Directive 1
In the database choice record below, rewrite everything from "Requirements" down to "(managed on Neon)", changing "Horizontal scaling capability" to "Horizontal scaling support".

= = = = = = =

ADR 001: Database Choice - PostgreSQL for Production, H2 for Tests

Status: Accepted
Date: October 31, 2025
Authors: Architecture Team
Stakeholders: Backend Team, DevOps, QA

Problem Statement

StockEase requires a persistent data store for product inventory, user management, and audit trails. We need to decide on: 1. Production database technology 2. Testing database technology 3. Data consistency model 4. Scalability approach

Requirements

  • ✅ ACID compliance (data consistency)
  • ✅ Support for complex queries
  • ✅ Horizontal scaling capability
  • ✅ Easy backups and recovery
  • ✅ Fast test execution
  • ✅ No external dependencies during development

Decision

Production: PostgreSQL 17.5 (managed on Neon)
Testing: H2 (in-memory)
Migration Tool: Flyway 11.7.2

Rationale

Why PostgreSQL for Production?

  1. ACID Compliance
    • Guarantees data integrity
    • Supports complex transactions
    • Prevents data corruption
  2. Query Capabilities
    • Full-text search support
    • JSON/JSONB data types
    • Window functions for analytics
    • CTEs (Common Table Expressions)
  3. Scalability
    • Connection pooling support
    • Read replicas
    • Horizontal scaling with Citus extension
    • Partitioning for large tables
  4. Operational Excellence
    • Extensive monitoring tools
    • Point-in-time recovery
    • Proven in enterprise environments
    • Large community and support
  5. Cloud Integration
    • Neon provides serverless PostgreSQL
    • Automatic backups
    • Easy scaling without manual intervention
    • Pay-as-you-go pricing

Why H2 for Testing?

  1. Test Speed
    • In-memory database
    • No network latency
    • Fast startup and teardown
    • Tests complete in seconds
  2. Test Isolation
    • Each test gets fresh database
    • No test pollution
    • Parallel test execution possible
    • Deterministic results
  3. No Dependencies
    • No external services needed
    • Developers don’t need PostgreSQL installed
    • CI/CD doesn’t need database service
    • Faster feedback loop
  4. Debugging
    • Easy to inspect test data
    • No network issues to debug
    • Deterministic behavior
    • Simple to understand failures

Why Flyway?

= = = = = = =

Directive 2
Render the records, everything from the line containing "Industriegebiet" down to the line containing "S14 Solutions Day", as a Markdown table with the columns Row and Line, skipping blank lines and leaving out the pictures.

= = = = = = =

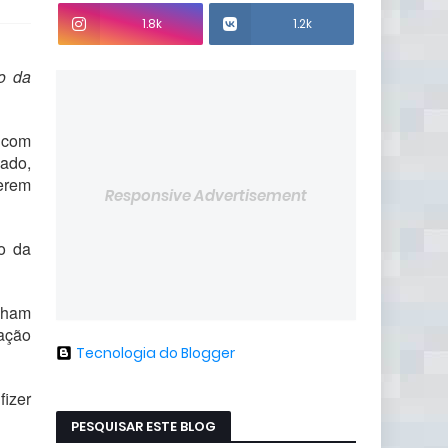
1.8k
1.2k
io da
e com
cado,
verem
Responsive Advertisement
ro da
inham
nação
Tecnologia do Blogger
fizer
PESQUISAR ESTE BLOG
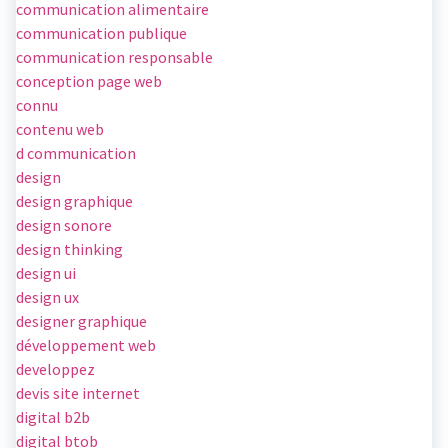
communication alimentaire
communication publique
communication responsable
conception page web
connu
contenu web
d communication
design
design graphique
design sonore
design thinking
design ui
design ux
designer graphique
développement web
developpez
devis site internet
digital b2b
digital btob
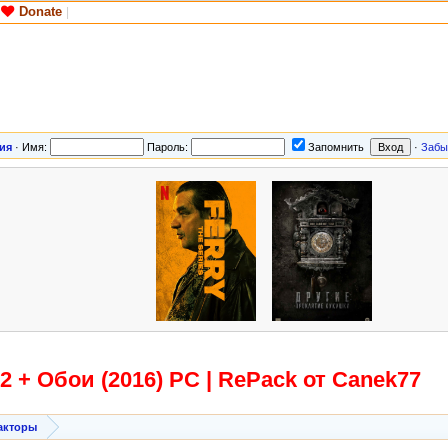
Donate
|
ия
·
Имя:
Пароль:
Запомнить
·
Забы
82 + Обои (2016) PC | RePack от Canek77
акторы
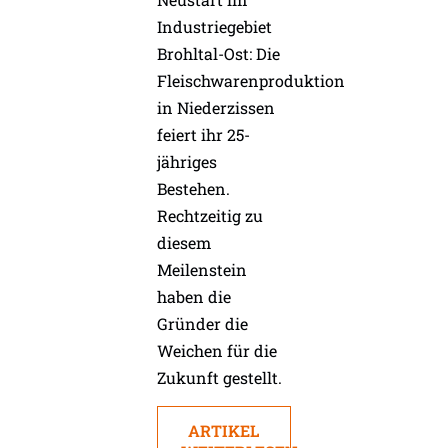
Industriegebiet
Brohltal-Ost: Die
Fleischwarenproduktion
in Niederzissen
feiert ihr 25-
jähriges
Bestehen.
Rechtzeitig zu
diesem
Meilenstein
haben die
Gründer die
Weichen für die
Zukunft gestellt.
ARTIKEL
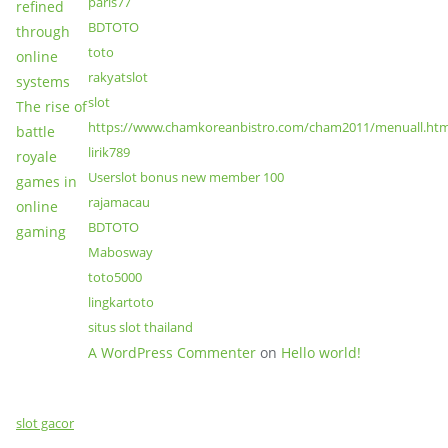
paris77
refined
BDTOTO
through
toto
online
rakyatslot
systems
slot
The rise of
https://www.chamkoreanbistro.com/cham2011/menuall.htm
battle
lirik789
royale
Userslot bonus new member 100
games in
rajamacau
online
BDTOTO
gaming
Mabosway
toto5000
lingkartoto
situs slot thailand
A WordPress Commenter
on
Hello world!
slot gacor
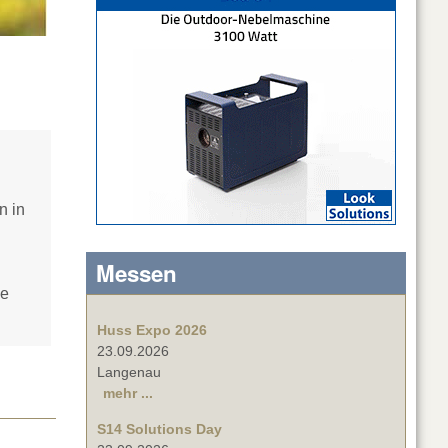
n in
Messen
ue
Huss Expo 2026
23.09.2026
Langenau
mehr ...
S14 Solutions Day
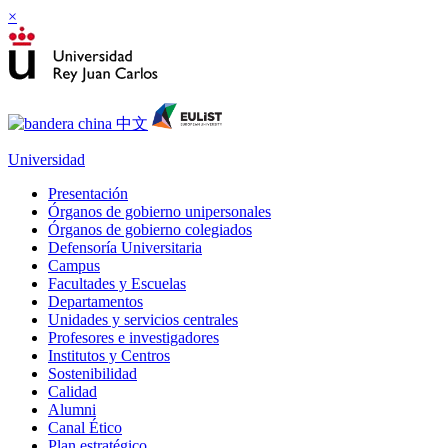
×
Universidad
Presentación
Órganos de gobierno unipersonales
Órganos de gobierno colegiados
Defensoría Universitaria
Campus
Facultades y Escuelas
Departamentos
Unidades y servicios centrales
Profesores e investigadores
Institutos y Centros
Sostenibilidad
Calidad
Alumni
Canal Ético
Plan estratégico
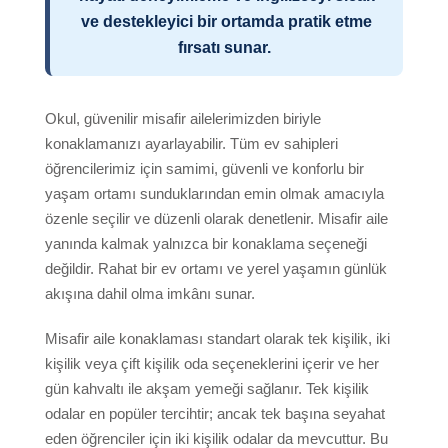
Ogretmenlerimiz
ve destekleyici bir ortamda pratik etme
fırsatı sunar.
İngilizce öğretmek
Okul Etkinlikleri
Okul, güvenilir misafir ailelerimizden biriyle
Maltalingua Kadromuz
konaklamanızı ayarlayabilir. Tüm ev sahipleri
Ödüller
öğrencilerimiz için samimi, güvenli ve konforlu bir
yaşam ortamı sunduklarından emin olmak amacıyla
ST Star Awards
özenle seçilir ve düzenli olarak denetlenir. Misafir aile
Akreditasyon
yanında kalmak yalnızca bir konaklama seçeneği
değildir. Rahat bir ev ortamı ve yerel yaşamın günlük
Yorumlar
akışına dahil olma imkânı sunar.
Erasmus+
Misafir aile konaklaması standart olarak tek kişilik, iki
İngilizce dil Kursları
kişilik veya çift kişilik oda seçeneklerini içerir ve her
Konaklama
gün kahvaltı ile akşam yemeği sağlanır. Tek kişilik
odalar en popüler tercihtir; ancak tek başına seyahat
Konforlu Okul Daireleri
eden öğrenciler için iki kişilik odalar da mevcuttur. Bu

= = = = = = =

Exercise answer 1
Requirements

  • ✅ ACID compliance (data consistency)
  • ✅ Support for complex queries
  • ✅ Horizontal scaling support
  • ✅ Easy backups and recovery
  • ✅ Fast test execution
  • ✅ No external dependencies during development

Decision

Production: PostgreSQL 17.5 (managed on Neon)

Exercise answer 2
| Row | Line |
|---|---|
| 1 | Industriegebiet |
| 2 | Brohltal-Ost: Die |
| 3 | Fleischwarenproduktion |
| 4 | in Niederzissen |
| 5 | feiert ihr 25- |
| 6 | jähriges |
| 7 | Bestehen. |
| 8 | Rechtzeitig zu |
| 9 | diesem |
| 10 | Meilenstein |
| 11 | haben die |
| 12 | Gründer die |
| 13 | Weichen für die |
| 14 | Zukunft gestellt. |
| 15 | ARTIKEL |
| 16 | paris77 |
| 17 | refined |
| 18 | BDTOTO |
| 19 | through |
| 20 | toto |
| 21 | online |
| 22 | rakyatslot |
| 23 | systems |
| 24 | slot |
| 25 | The rise of |
| 26 | https://www.chamkoreanbistro.com/cham2011/menuall.htm |
| 27 | battle |
| 28 | lirik789 |
| 29 | royale |
| 30 | Userslot bonus new member 100 |
| 31 | games in |
| 32 | rajamacau |
| 33 | online |
| 34 | BDTOTO |
| 35 | gaming |
| 36 | Mabosway |
| 37 | toto5000 |
| 38 | lingkartoto |
| 39 | situs slot thailand |
| 40 | A WordPress Commenter |
| 41 | on |
| 42 | Hello world! |
| 43 | slot gacor |
| 44 | n in |
| 45 | Messen |
| 46 | ue |
| 47 | Huss Expo 2026 |
| 48 | 23.09.2026 |
| 49 | Langenau |
| 50 | mehr ... |
| 51 | S14 Solutions Day |